Scan the records below. List lines holding "Idaho".

[Opening Source material section]

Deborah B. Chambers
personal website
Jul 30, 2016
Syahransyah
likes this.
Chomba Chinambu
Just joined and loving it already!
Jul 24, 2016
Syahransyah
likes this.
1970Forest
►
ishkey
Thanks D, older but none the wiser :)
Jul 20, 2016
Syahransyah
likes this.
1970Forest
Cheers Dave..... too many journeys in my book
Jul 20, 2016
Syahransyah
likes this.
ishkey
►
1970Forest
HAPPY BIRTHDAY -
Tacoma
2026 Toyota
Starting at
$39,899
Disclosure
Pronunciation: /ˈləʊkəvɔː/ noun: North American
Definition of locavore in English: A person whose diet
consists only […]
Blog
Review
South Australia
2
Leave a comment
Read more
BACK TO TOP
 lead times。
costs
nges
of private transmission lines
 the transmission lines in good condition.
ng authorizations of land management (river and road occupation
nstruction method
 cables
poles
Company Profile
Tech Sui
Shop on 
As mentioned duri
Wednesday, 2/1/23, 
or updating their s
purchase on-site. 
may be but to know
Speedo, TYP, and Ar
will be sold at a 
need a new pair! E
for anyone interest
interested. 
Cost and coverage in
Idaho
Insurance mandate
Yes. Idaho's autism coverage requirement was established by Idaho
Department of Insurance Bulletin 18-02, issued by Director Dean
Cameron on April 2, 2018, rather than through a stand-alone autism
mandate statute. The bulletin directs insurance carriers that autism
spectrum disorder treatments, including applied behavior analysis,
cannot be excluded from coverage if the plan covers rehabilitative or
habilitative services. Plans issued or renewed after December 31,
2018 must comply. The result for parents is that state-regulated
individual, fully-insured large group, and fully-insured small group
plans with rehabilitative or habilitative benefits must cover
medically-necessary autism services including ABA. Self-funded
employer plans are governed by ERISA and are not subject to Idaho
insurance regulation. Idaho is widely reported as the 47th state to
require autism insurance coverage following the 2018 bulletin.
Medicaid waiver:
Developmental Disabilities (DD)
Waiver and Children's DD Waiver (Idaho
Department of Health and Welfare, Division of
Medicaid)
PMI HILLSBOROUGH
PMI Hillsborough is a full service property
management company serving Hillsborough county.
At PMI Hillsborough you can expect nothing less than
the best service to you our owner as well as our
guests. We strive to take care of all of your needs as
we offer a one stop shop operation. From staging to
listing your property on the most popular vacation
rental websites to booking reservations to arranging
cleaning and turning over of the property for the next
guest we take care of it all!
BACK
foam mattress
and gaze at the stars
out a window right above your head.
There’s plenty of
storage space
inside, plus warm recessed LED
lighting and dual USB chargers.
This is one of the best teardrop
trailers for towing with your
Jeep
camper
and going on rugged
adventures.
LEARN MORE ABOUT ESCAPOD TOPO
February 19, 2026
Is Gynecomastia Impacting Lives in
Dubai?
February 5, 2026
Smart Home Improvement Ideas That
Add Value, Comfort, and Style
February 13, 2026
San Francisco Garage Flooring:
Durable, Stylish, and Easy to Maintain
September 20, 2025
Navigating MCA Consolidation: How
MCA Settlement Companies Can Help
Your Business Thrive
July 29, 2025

[Closing Source material section]

# Result below
Idaho
Yes. Idaho's autism coverage requirement was established by Idaho
employer plans are governed by ERISA and are not subject to Idaho
insurance regulation. Idaho is widely reported as the 47th state to
Waiver and Children's DD Waiver (Idaho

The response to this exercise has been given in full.